--- Document section Enclosed Below ---

The March/April issue of the St. Austin Review is perfectly attuned to the season of Lent, its theme being the relationship between human suffering and the arts.

Highlights of the new issue:

Stephen Shivone examines “Grace against Nature in the Christian Imagination”.

Matthew Chominksi meditates upon “Wisdom and Suffering”.

John Beaumont offers “A Note on the Problem of Evil”.

Matthew P. Akers sees the conflict between “The Burgeoning Imagination and the Burden of the Cross” in the life and work of Owen Barfield.

“Can Beauty Save the World?” Mary Ordos is “Searching for Dostoevsky’s Salvific Vision”.

Ronald Buttarazzi wonders at “Michelangelo’s Rejected Stone” in “A Prose Poetic Reflection upon the Wounds of Love”.

In our full colour art feature, Fr. Michael J. Burbeck interviews Cameron Smith about “The Quest for Beauty”.

Ken Clark admires Christ of St. John of the Cross by Salvador Dali.

Kevin O’Brien sees what happens when “The Bishop Goes to See Hamilton”.

Donald DeMarco is “Transcending Adversity”.

Fr. Dwight Longenecker has an inkling of “Digory’s Severe Mercy” in The Magician’s Nephew.

--- End of Enclosed Document section ---

Problem:
Continue the St. Austin Review issue listing from where it stops.

--- Supplied records Enclosed Below ---

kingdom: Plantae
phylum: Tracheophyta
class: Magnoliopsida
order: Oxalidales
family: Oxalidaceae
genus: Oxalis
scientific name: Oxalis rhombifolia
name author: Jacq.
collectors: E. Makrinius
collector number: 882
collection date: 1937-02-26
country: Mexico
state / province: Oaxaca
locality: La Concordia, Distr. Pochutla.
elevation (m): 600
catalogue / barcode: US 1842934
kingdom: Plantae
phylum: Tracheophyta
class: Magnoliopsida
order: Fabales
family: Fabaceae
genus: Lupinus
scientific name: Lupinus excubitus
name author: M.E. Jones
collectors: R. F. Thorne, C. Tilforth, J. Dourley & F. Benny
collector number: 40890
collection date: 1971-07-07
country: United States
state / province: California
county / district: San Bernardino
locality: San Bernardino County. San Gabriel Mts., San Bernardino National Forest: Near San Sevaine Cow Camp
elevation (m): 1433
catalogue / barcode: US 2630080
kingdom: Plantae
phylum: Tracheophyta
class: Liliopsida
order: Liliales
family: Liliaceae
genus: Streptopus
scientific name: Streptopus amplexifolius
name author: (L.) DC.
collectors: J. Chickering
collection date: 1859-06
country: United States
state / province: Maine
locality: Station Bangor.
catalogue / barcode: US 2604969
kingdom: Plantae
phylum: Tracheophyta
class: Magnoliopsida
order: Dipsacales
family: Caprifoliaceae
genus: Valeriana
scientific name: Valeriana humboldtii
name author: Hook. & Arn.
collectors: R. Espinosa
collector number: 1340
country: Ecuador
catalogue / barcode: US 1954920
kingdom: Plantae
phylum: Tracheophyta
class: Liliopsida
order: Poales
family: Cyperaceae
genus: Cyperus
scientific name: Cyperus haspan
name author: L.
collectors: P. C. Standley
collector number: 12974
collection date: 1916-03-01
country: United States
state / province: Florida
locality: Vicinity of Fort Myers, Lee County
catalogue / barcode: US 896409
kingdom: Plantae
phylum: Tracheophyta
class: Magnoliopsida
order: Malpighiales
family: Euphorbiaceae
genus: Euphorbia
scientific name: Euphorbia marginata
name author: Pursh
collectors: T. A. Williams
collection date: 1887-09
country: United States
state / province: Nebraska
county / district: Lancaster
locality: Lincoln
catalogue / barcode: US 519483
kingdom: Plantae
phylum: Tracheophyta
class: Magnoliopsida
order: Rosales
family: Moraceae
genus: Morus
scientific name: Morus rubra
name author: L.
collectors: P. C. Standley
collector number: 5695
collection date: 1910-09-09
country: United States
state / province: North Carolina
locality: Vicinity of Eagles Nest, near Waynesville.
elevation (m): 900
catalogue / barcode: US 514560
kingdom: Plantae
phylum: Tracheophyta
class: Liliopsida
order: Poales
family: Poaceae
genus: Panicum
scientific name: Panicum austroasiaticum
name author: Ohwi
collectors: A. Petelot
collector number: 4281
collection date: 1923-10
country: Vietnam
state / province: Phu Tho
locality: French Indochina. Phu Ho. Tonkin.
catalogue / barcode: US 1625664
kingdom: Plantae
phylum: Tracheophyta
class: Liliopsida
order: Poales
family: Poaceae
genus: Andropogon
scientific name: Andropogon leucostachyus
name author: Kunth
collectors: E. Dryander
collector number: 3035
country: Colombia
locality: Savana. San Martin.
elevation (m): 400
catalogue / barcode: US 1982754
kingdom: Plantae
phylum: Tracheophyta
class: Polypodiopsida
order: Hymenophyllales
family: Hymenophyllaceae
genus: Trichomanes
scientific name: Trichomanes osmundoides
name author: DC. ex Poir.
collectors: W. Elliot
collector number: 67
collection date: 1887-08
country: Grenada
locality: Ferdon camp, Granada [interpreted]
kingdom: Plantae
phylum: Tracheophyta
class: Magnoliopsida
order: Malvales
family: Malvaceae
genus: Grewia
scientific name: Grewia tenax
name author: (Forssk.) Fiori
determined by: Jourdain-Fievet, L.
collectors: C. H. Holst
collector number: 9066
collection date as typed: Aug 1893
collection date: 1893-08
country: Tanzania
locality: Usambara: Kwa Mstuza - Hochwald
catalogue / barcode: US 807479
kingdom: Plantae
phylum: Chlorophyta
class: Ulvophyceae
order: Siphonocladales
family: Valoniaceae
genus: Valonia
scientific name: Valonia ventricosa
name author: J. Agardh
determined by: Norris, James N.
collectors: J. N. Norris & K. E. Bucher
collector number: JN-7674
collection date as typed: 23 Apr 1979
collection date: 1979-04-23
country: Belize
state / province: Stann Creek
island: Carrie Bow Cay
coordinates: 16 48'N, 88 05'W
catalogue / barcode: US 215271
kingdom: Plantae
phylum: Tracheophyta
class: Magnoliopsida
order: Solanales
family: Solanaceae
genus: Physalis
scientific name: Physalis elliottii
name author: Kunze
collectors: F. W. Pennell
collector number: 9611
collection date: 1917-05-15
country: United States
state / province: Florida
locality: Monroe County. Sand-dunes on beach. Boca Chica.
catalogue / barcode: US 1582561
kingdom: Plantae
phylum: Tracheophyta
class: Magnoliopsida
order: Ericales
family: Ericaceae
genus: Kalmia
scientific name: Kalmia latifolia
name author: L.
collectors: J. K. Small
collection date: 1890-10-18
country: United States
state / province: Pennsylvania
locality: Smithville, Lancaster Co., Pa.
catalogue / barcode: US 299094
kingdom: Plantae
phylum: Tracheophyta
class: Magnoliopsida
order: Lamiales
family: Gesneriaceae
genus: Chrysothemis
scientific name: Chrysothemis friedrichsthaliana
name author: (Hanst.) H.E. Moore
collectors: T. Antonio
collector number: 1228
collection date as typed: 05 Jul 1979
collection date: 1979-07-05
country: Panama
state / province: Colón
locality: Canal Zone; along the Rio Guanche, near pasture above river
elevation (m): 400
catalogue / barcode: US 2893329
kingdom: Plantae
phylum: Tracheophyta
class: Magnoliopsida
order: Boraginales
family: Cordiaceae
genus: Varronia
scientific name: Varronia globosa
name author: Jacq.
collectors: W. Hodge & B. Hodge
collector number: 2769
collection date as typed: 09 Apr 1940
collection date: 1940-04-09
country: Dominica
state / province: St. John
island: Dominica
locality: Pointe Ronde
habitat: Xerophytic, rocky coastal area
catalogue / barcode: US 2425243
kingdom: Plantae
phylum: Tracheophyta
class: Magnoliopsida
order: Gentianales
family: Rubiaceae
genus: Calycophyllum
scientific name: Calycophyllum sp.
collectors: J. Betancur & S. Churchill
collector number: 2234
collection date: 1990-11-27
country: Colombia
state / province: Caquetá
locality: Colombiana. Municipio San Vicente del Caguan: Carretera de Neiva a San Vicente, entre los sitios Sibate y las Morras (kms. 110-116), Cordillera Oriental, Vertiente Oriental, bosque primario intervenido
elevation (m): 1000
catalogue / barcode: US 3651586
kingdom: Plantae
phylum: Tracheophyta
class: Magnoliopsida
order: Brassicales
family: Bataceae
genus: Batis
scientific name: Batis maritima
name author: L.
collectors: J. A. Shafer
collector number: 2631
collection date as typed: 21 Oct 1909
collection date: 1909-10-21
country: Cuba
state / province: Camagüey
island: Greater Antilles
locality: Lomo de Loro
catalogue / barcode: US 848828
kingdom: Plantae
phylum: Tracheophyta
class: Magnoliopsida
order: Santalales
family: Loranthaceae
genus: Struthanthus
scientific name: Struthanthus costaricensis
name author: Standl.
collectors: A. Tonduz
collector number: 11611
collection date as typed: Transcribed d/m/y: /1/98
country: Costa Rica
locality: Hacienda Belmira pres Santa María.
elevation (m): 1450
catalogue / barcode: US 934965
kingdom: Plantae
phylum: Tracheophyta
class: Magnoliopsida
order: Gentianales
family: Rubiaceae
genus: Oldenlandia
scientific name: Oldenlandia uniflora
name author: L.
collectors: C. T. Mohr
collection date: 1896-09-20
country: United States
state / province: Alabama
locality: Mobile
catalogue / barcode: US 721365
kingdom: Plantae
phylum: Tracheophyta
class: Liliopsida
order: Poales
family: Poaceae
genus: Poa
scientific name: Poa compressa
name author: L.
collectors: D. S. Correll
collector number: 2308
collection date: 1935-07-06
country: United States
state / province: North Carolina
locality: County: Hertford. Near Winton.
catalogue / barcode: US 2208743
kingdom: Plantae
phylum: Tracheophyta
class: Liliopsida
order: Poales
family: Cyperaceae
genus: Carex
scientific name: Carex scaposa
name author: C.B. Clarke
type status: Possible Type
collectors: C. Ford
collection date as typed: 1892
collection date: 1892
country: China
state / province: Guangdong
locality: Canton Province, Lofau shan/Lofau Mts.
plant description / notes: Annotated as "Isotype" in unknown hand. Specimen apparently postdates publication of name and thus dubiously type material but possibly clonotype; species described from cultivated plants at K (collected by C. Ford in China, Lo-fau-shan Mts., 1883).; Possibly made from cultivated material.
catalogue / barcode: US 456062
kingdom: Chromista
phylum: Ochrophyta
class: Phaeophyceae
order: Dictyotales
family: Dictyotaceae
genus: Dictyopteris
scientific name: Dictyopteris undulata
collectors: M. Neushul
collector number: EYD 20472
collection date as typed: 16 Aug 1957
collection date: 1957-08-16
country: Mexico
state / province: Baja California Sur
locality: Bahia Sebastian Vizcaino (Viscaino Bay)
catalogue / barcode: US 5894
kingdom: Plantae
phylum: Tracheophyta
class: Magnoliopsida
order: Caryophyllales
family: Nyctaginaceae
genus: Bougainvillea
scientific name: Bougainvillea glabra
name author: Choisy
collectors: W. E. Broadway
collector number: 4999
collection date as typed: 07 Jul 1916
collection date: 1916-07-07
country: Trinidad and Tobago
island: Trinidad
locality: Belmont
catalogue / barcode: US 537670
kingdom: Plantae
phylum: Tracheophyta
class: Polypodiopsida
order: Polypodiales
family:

--- End of Enclosed Supplied records ---

Result:
Susan Treacy surveys “The Passion of Christ in Music”,

James Bemis picks Wild Strawberries for his latest film review.

Mike Aquilina review James Joyce’s Catholic Categories by Fr. Colum Power.

Stephen Mirarchi reviews new poetry collections by David Craig and Kathleen Hart.

Jordan Almanzar reviews Beyond Radical Secularism: How France and the Christian West should respond to the Islamic Challenge by Pierre Manent.

Clara Sarrocco reviews Mary by Fr. Peter Milward.

Rachel Ronnow reviews Chiara Corbella Petrilo: A Witness to Joy by Simone Troisi and Cristiana Paccini.

Stephanie A. Mann reviews God’s Traitors: Terror and Faith in Elizabethan England by Jesse Childs.

And last but indubitably not least, there is new poetry by Desmond Egan, Mike Aquilina, Philip C. Kolin and K. D. Bush.